▸ **ACTIVITY**:
From the passage on EU State aid control, extract word for word the section from "Having identified common" to "transparency and publicity.".

▸ **PASSAGE PROVIDED**:

□ □ □

For State aid to be compatible with EU rules, prior to implementation the corresponding measures must be notified to the European Commission, which holds exclusive decision power to formally clear them.
Considering the increasing State aid control workload as a result of ever-growing granting of State aid across an ever-expanding European Union and the need to foster sustainable growth in an integrated and competitive Internal Market, the Commission has gradually upgraded its State aid monitoring system with a view to both focus its own scrutiny on cases with the most significant impact on the Internal Market and streamline rules and procedures.
Having identified common principles in the assessment of the compatibility of aid, the Commission has accordingly issued a set of guidelines and frameworks, which enable Member States (and companies) to self-assess compatibility of aid, with the upshot that in most cases a burdensome notification followed by a somewhat lengthy assessment procedure will no longer be required, the fulfilment of simple communication and publication duties by the States being sufficient. The most commonly relevant of said instruments is the General Block Exemption Regulation (“GBER”), which exempts Member States from the obligation to notify aid to the Commission when the conditions it sets forth are met, notably as regards the objective of the aid, aid intensity, transparency and publicity.
When State measures that do not fulfil all the requirements to be compatible under exemption frameworks such as the GBER are not notified to and cleared by the Commission either, there will be a risk that the Commission or national courts find them to constitute unlawful aid (i.e. unduly unnotified State aid). Pending the Commission’s assessment of compatibility, the Commission or national courts may adopt an injunction to standstill the measure and/or, more rarely, even to retrieve from beneficiaries the value of the public advantages already granted with interest thereon. If after having assessed the measure the Commission concludes that it is incompatible with EU Law, the aid must be fully recovered with interest.
Especially when substantial public funds are at stake, States and companies may therefore prefer to avoid investments at the risk of finding themselves involved in proceedings that are generally long, award companies only very limited rights as interested third parties, and whose outcome is uncertain and highly risky, with a finding of incompatibility by the Commission entailing for beneficiaries an obligation to repay to the State the amount of aid plus interest.

□ □ □

▸ **INFORMATION SUPPLIED**:
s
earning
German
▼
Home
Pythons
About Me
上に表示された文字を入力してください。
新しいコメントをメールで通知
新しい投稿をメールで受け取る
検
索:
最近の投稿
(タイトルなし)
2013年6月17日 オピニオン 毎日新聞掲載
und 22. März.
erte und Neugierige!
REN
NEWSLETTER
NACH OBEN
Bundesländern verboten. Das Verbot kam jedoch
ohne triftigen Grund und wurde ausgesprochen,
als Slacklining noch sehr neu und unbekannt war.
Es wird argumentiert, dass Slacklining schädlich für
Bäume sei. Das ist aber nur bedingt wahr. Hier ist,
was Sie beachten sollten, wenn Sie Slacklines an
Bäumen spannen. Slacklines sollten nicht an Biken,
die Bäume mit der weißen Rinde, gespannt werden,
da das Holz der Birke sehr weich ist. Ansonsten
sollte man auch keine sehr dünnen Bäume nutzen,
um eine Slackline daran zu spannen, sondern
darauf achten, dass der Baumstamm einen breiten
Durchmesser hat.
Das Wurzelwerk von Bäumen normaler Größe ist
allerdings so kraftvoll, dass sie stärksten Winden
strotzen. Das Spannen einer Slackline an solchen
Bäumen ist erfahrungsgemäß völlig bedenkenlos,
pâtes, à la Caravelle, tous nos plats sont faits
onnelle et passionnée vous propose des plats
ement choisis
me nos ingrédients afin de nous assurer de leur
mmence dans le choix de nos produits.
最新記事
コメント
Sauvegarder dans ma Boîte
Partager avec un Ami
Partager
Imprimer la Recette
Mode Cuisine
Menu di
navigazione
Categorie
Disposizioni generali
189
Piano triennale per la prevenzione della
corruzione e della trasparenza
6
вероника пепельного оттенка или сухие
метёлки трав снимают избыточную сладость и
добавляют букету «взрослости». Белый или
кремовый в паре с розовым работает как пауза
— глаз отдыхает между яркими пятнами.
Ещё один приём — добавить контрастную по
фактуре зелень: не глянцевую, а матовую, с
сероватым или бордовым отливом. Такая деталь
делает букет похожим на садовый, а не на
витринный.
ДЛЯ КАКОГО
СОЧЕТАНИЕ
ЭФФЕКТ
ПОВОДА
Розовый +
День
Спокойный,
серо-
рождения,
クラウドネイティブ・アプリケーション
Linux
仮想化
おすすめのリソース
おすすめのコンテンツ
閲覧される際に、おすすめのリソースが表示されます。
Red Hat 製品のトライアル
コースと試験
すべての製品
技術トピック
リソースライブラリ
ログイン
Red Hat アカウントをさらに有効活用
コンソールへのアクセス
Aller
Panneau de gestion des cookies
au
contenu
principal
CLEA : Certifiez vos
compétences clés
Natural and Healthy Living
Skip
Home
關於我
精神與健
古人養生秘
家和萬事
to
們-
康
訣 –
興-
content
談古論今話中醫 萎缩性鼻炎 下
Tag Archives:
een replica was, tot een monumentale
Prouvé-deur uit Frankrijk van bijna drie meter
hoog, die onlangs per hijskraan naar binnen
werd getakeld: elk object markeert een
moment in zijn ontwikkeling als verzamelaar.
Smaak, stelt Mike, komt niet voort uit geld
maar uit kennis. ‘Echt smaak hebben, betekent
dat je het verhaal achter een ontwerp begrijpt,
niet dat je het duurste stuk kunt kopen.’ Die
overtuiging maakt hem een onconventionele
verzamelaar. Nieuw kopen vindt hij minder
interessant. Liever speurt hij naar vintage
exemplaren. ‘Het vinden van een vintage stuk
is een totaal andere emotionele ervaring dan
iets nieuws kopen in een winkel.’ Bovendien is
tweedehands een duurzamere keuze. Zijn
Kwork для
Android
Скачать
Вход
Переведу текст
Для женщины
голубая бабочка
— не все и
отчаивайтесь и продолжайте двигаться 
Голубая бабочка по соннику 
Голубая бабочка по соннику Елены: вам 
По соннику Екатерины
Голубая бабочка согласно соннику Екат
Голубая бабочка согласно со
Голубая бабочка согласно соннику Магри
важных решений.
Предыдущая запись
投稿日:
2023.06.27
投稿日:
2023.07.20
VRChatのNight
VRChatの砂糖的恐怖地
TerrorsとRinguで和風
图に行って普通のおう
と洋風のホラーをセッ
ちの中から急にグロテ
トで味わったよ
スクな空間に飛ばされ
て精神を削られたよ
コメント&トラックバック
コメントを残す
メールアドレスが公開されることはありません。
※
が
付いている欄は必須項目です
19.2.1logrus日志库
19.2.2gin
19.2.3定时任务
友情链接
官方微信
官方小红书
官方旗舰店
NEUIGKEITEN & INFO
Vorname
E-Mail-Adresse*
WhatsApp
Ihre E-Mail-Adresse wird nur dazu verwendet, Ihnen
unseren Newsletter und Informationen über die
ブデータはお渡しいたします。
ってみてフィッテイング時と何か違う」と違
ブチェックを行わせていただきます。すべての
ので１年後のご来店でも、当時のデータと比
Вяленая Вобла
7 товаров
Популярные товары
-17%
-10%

□ □ □

▸ **SOLVED EXERCISE**:
Having identified common principles in the assessment of the compatibility of aid, the Commission has accordingly issued a set of guidelines and frameworks, which enable Member States (and companies) to self-assess compatibility of aid, with the upshot that in most cases a burdensome notification followed by a somewhat lengthy assessment procedure will no longer be required, the fulfilment of simple communication and publication duties by the States being sufficient. The most commonly relevant of said instruments is the General Block Exemption Regulation (“GBER”), which exempts Member States from the obligation to notify aid to the Commission when the conditions it sets forth are met, notably as regards the objective of the aid, aid intensity, transparency and publicity.